━━━ Given information ━━━

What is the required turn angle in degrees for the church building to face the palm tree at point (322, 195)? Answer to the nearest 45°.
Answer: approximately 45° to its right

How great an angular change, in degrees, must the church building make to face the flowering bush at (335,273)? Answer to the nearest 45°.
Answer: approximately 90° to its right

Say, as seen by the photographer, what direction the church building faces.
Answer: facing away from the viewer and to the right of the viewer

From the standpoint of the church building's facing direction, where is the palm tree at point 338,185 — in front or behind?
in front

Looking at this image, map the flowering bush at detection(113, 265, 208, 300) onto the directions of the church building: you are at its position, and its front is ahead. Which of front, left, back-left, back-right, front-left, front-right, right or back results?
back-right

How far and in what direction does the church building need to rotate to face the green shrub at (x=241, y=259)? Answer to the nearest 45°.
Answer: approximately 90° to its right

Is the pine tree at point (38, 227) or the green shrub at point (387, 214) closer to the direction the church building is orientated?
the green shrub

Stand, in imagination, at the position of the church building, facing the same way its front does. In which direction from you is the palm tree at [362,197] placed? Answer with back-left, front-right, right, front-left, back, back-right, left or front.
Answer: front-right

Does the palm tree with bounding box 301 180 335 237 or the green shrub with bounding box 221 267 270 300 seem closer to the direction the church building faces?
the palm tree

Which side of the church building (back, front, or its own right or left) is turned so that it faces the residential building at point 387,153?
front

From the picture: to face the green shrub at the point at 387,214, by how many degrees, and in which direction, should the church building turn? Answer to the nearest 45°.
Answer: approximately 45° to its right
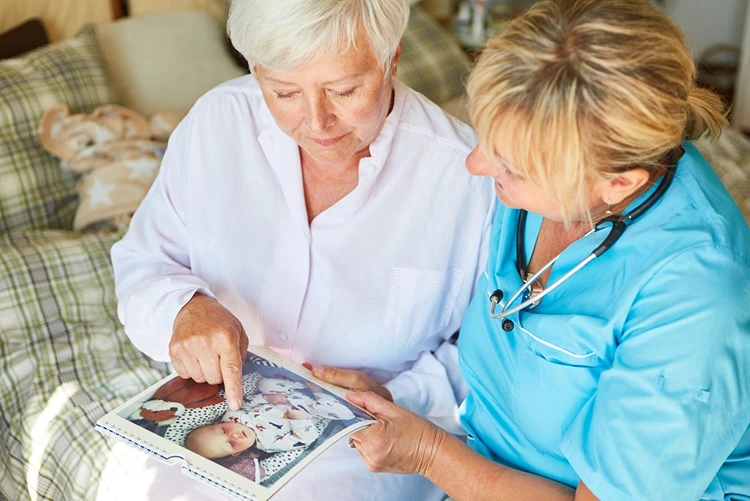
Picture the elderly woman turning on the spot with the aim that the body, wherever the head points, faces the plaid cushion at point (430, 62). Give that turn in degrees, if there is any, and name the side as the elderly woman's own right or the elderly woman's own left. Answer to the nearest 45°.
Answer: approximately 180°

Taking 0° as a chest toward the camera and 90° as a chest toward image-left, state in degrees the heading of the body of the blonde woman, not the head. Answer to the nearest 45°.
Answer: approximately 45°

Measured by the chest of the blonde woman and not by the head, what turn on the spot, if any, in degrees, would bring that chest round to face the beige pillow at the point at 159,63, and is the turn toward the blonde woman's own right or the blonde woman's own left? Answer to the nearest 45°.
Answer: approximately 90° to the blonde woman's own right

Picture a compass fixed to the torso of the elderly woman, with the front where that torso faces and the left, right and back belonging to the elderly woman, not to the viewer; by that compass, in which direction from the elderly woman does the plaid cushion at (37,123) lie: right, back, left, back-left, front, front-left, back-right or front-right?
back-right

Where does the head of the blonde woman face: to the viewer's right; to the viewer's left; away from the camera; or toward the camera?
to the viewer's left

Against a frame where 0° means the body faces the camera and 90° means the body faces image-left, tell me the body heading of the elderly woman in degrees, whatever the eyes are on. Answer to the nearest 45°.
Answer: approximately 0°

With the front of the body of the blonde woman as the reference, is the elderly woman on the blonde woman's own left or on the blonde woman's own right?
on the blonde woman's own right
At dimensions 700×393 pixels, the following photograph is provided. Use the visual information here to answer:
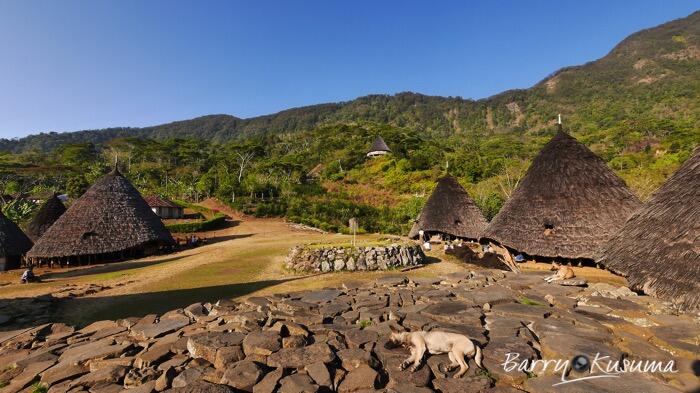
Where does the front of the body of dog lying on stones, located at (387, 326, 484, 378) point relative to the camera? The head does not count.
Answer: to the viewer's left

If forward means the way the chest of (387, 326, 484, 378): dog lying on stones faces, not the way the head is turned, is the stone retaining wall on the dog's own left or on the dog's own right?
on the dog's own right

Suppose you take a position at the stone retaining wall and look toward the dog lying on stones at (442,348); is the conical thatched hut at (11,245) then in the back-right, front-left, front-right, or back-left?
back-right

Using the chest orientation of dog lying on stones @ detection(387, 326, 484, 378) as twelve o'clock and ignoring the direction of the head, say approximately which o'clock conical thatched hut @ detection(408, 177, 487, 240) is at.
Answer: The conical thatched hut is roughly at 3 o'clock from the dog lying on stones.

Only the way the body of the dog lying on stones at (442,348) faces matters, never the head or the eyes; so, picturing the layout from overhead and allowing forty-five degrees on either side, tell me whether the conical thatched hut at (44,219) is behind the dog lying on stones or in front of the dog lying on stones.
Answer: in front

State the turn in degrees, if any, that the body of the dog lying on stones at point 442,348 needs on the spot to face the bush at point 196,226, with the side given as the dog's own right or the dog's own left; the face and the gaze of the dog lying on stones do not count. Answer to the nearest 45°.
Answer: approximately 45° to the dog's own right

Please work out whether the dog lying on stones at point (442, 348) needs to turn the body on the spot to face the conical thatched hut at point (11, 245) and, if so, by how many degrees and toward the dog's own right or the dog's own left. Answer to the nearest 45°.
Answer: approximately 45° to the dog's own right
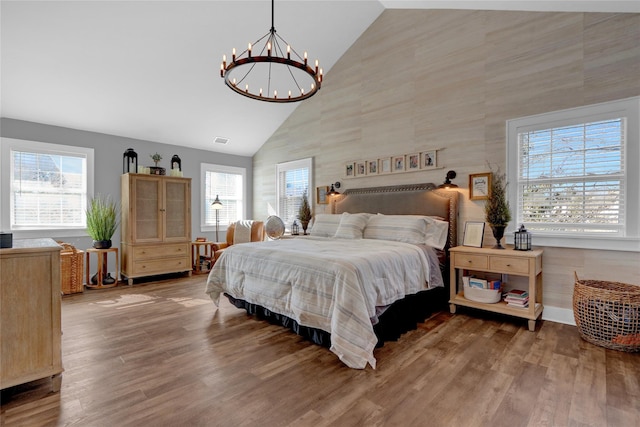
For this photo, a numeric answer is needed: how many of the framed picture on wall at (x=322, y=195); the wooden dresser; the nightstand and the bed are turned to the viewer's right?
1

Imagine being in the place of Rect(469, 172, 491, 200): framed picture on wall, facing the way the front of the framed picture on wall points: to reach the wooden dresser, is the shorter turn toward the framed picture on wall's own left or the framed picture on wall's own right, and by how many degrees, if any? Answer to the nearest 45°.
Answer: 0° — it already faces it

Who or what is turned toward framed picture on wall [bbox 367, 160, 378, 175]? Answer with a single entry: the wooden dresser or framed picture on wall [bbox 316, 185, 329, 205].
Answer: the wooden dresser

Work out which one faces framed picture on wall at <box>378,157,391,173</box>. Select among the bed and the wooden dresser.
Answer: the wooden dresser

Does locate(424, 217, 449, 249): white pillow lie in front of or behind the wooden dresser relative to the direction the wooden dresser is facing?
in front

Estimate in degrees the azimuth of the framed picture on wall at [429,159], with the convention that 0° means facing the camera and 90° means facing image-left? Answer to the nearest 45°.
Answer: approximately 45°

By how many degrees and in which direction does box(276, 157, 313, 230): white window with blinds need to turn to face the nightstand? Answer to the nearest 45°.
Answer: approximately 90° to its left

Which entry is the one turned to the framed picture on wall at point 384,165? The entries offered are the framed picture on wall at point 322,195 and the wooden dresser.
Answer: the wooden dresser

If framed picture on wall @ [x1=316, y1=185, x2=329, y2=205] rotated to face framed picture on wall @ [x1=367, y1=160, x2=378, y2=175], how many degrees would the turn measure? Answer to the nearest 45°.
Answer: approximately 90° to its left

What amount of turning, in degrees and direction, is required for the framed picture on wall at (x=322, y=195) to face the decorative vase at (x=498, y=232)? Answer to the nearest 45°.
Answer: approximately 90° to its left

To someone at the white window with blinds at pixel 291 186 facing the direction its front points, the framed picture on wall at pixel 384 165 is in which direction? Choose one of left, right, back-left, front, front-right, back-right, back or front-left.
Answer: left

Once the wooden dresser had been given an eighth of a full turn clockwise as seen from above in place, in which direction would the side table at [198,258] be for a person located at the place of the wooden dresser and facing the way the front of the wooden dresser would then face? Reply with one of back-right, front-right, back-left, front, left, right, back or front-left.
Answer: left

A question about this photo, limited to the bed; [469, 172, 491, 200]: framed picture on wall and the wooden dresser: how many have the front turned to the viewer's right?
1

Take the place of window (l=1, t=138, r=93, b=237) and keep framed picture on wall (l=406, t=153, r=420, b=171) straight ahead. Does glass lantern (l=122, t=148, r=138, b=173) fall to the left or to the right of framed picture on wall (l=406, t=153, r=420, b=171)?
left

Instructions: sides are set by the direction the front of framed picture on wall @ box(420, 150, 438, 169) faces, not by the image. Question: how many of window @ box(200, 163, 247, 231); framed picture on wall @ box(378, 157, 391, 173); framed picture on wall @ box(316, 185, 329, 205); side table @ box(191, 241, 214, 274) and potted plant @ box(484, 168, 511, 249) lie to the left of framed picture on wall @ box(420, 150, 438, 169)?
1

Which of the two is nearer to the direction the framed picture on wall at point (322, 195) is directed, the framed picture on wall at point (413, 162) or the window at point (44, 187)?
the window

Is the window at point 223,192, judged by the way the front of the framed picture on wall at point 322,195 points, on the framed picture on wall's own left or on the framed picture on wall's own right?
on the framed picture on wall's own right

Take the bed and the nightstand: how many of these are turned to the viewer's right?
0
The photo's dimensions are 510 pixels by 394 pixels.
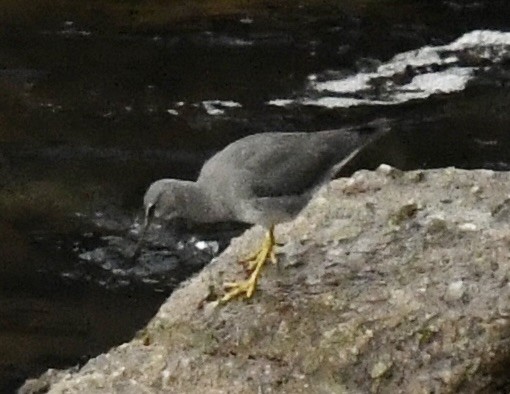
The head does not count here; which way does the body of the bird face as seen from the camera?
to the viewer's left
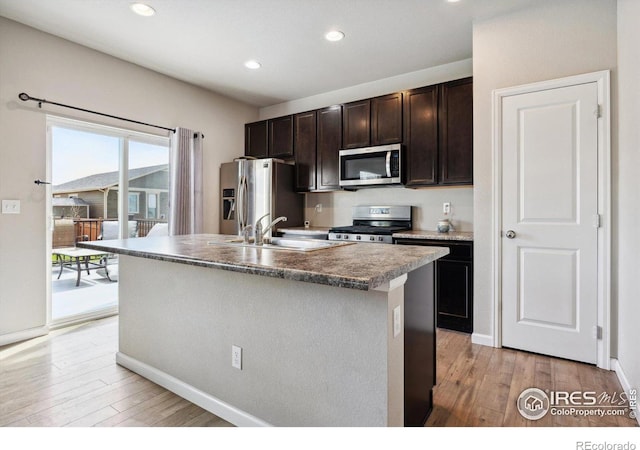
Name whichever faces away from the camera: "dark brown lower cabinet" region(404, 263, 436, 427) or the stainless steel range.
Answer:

━━━

Assignment -> Write out exactly the lines from the one containing "Once the wooden" through the end of the entries, both included. Pictures are not copied.

Solution for this task ->
Once the wooden dresser had been given an eighth of a full turn clockwise as seen from above in place, in which direction would the side table at [198,258] be for a person located at the place of the wooden dresser and facing the way the front of the wooden dresser would then face? Reply with one of back-right, front-right, back-left, front, left, right, back or front-left.
Answer: left

A question about this photo, limited to the bed; [469, 172, 491, 200]: framed picture on wall and the wooden dresser: how many have the front turned to the viewer's right?
1

Take the place of window (l=1, t=138, r=93, b=237) and keep framed picture on wall (l=406, t=153, r=420, b=171) straight ahead. Does glass lantern (l=122, t=148, r=138, b=173) fall to the left or to the right of framed picture on wall (l=406, t=153, r=420, b=171)?
left

Instructions: sides are set by the direction the front of framed picture on wall @ box(420, 150, 438, 169) faces, not by the image. Question: how many of window @ box(200, 163, 247, 231); framed picture on wall @ box(378, 157, 391, 173); framed picture on wall @ box(316, 185, 329, 205); side table @ box(191, 241, 214, 274) and potted plant @ box(484, 168, 511, 249) lie to the left of framed picture on wall @ box(420, 150, 438, 169)?
1

Which of the two is nearer to the direction the framed picture on wall at point (322, 195) is directed, the framed picture on wall at point (413, 162) or the window at point (44, 187)?
the window

Is the window at point 223,192, judged by the way the front of the framed picture on wall at point 322,195 points, on the framed picture on wall's own left or on the framed picture on wall's own right?
on the framed picture on wall's own right

Take the bed and the nightstand: how many of these are turned to the viewer's right?
0
The photo's dimensions are 510 pixels by 394 pixels.
The head does not count here; which way does the body of the bird face as seen from the camera?
to the viewer's left
Name whichever faces away from the camera: "dark brown lower cabinet" region(404, 263, 436, 427) or the stainless steel range.
Answer:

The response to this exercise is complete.